Mr. Dundas declined to satisfy her. Indeed, it would have been difficult for him to have done so, seeing that he knew no more of Madame de Montfort, his intended wife, than what they all knew; which was substantially nothing, unless her fancy autobiography could be called something. He spoke, however, as if he had her private memoirs and all the branches, roots and hole of the family tree in his pocket; and he spoke loftily, with the intimation that she was superior; to all at North Aston, Mrs.
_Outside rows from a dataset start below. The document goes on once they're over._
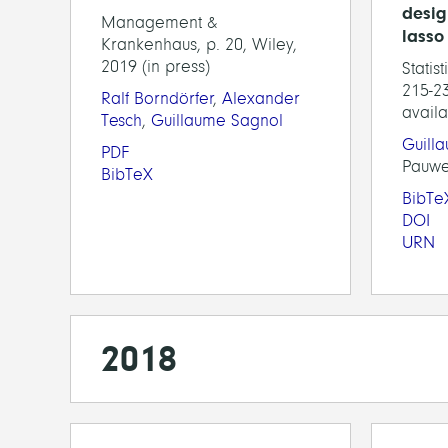
desig
Management &
lasso
Krankenhaus, p. 20, Wiley,
2019 (in press)
Statis
215-23
Ralf Borndörfer
,
Alexander
availa
Tesch
,
Guillaume Sagnol
Guill
PDF
Pauwe
BibTeX
BibTe
DOI
URN
2018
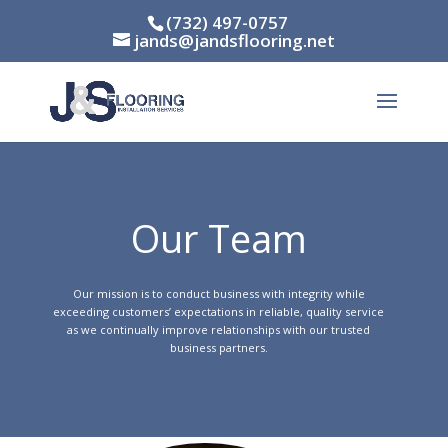
(732) 497-0757
jands@jandsflooring.net
Our Team
Our mission is to conduct business with integrity while
exceeding customers’​ expectations in reliable, quality service
as we continually improve relationships with our trusted
business partners.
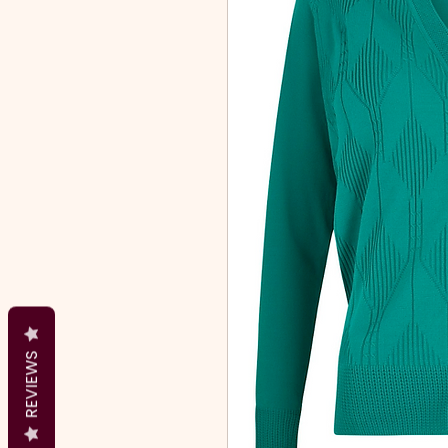
REVIEWS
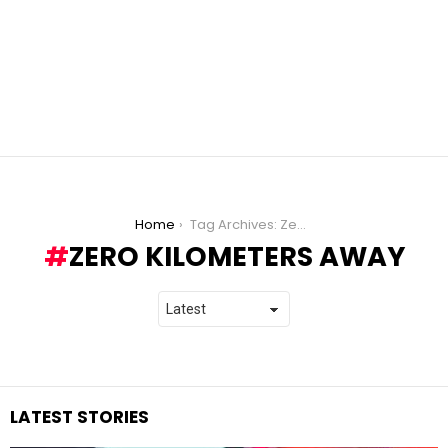
You are here:
Home
Tag Archives: Zero Kilometers Away
ZERO KILOMETERS AWAY
LATEST STORIES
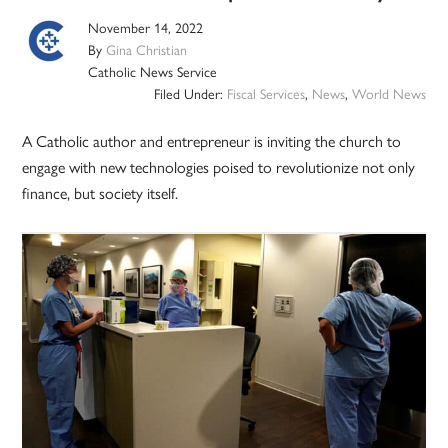
November 14, 2022
By
Gina Christian
Catholic News Service
Filed Under:
Fiscal Services
,
News
,
World News
A Catholic author and entrepreneur is inviting the church to
engage with new technologies poised to revolutionize not only
finance, but society itself.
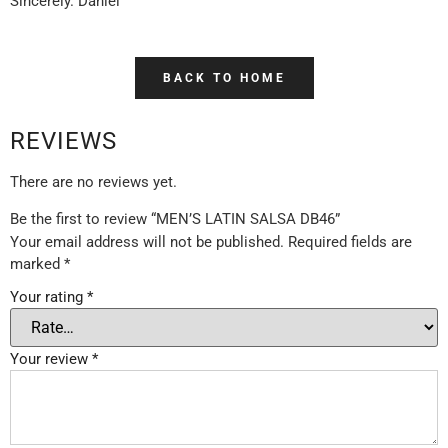
Sincerely. Daniel
BACK TO HOME
REVIEWS
There are no reviews yet.
Be the first to review “MEN’S LATIN SALSA DB46”
Your email address will not be published.
Required fields are
marked
*
Your rating
*
Your review
*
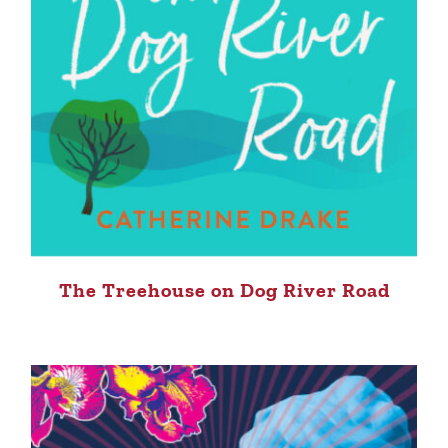
The Treehouse on Dog River Road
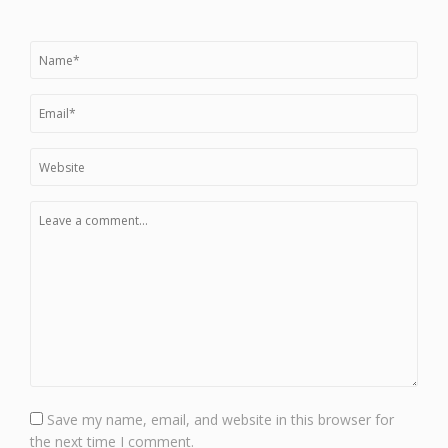
Save my name, email, and website in this browser for
the next time I comment.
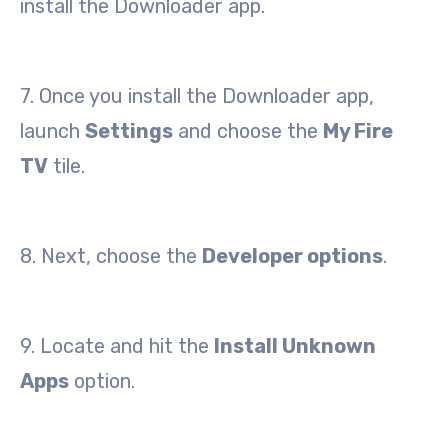
install the Downloader app.
7. Once you install the Downloader app,
launch
Settings
and choose the
My Fire
TV
tile.
8. Next, choose the
Developer options
.
9. Locate and hit the
Install Unknown
Apps
option.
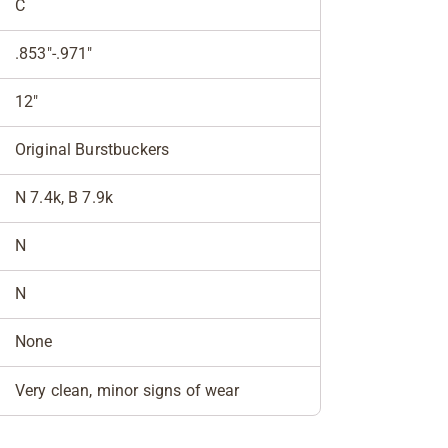
C
.853"-.971"
12"
Original Burstbuckers
N 7.4k, B 7.9k
N
N
None
Very clean, minor signs of wear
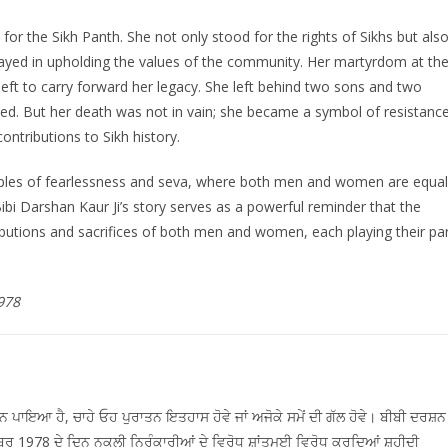
 for the Sikh Panth. She not only stood for the rights of Sikhs but als
layed in upholding the values of the community. Her martyrdom at th
left to carry forward her legacy. She left behind two sons and two
ed. But her death was not in vain; she became a symbol of resistanc
tributions to Sikh history.
nciples of fearlessness and seva, where both men and women are equal
Bibi Darshan Kaur Ji’s story serves as a powerful reminder that the
ributions and sacrifices of both men and women, each playing their pa
978
ਪਾਇਆ ਹੈ, ਚਾਹੇ ਓਹ ਪੁਰਾਤਨ ਇਤਹਾਸ ਹੋਵੇ ਜਾਂ ਅਜੋਕੇ ਸਮੇਂ ਦੀ ਗੱਲ ਹੋਵੇ। ਬੀਬੀ ਦਰਸ਼ਨ
ੰਬਰ 1978 ਦੇ ਦਿਨ ਨਕਲੀ ਨਿਰੰਕਾਰੀਆਂ ਦੇ ਵਿਰੋਧ ਸ਼ਾਂਤਮਈ ਵਿਰੋਧ ਕਰਦਿਆਂ ਸ਼ਹੀਦੀ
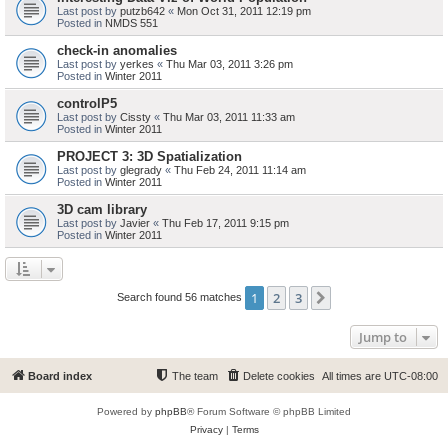
Last post by
putzb642
«
Mon Oct 31, 2011 12:19 pm
Posted in
NMDS 551
check-in anomalies
Last post by
yerkes
«
Thu Mar 03, 2011 3:26 pm
Posted in
Winter 2011
controlP5
Last post by
Cissty
«
Thu Mar 03, 2011 11:33 am
Posted in
Winter 2011
PROJECT 3: 3D Spatialization
Last post by
glegrady
«
Thu Feb 24, 2011 11:14 am
Posted in
Winter 2011
3D cam library
Last post by
Javier
«
Thu Feb 17, 2011 9:15 pm
Posted in
Winter 2011
1
2
3
Next
Search found 56 matches
Jump to
Board index
The team
Delete cookies
All times are
UTC-08:00
Powered by
phpBB
® Forum Software © phpBB Limited
Privacy
|
Terms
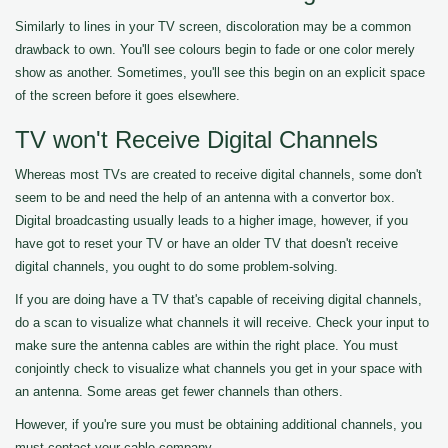
Similarly to lines in your TV screen, discoloration may be a common
drawback to own. You'll see colours begin to fade or one color merely
show as another. Sometimes, you'll see this begin on an explicit space
of the screen before it goes elsewhere.
TV won't Receive Digital Channels
Whereas most TVs are created to receive digital channels, some don't
seem to be and need the help of an antenna with a convertor box.
Digital broadcasting usually leads to a higher image, however, if you
have got to reset your TV or have an older TV that doesn't receive
digital channels, you ought to do some problem-solving.
If you are doing have a TV that's capable of receiving digital channels,
do a scan to visualize what channels it will receive. Check your input to
make sure the antenna cables are within the right place. You must
conjointly check to visualize what channels you get in your space with
an antenna. Some areas get fewer channels than others.
However, if you're sure you must be obtaining additional channels, you
must contact your cable company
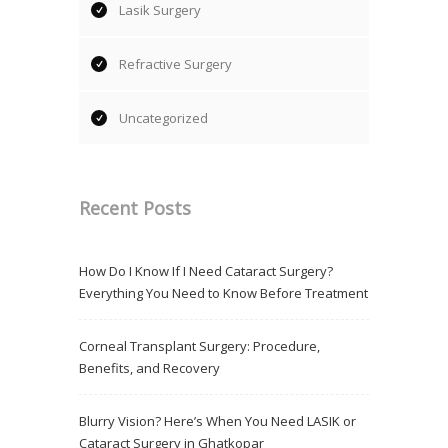
Lasik Surgery
Refractive Surgery
Uncategorized
Recent Posts
How Do I Know If I Need Cataract Surgery?
Everything You Need to Know Before Treatment
Corneal Transplant Surgery: Procedure,
Benefits, and Recovery
Blurry Vision? Here’s When You Need LASIK or
Cataract Surgery in Ghatkopar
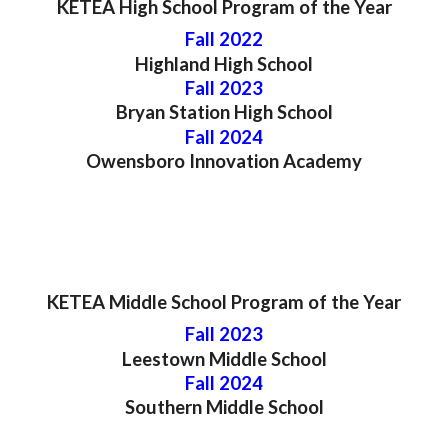
KETEA High School
Program
of the Year
Fall 2022
Highland High School
Fall 202
3
Bryan Station
High School
Fall 202
4
Owensboro Innovation Academy
KETEA
Middle
School Program of the Year
Fall 202
3
Leestown Middle
School
Fall 202
4
Southern
Middle School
Harrowby herself included.
This interview, with its demand unsatisfied and its assertions unproved, sent the coolness already existing between the Hill and Andalusia Cottage down to freezing-point; and the worst of it was that Mrs. Harrowby did not find backers. The neighborhood did not take up the cause as she expected it would. It halted midway and faced both sides, in the manner so dear to English respectability--less cordial to Mr. Dundas and madame than it would have been had Mrs. Harrowby been friendly, but unwilling to follow her to the bitter end. As they said to each other, it was all very well for Mrs. Harrowby to be so severe on the marriage, because she was angry and disappointed--and an angry and disappointed mother is ever unreasonable--but they who had no daughters to marry, really they did not see why they should persecute that poor madame who was such pleasant company, and had behaved herself with so much propriety since she came. And if Sebastian Dundas was going to make a second mistake, that was his lookout, and would be his punishment.
On the whole, the neighborhood when polled was decidedly more friendly than hostile. The Corfields and Fairbairns were, as they had always been, neutrals of a genial tint, more for than against; Mr. and Mrs. Birkett were warm partisans; and only Adelaide joined hands with the Hill and said that Mrs. Harrowby was justified in her renunciation and that madame was a wretch. And for the first time in her life the rector's daughter spoke compassionately of Leam and humanely of Pepita, saying of the one how much she pitied her, having such a woman for a stepmother; of the other, that, horrible as she was, at least they knew the worst of her, which was more than they could say of madame.
She made her father very angry when she said these things, but she repeated them, nevertheless; and she knew that he dared not scold her too severely before the world for fear of that little something called conscience, and knowledge of the reason why he believed in Madame de Montfort so implicitly.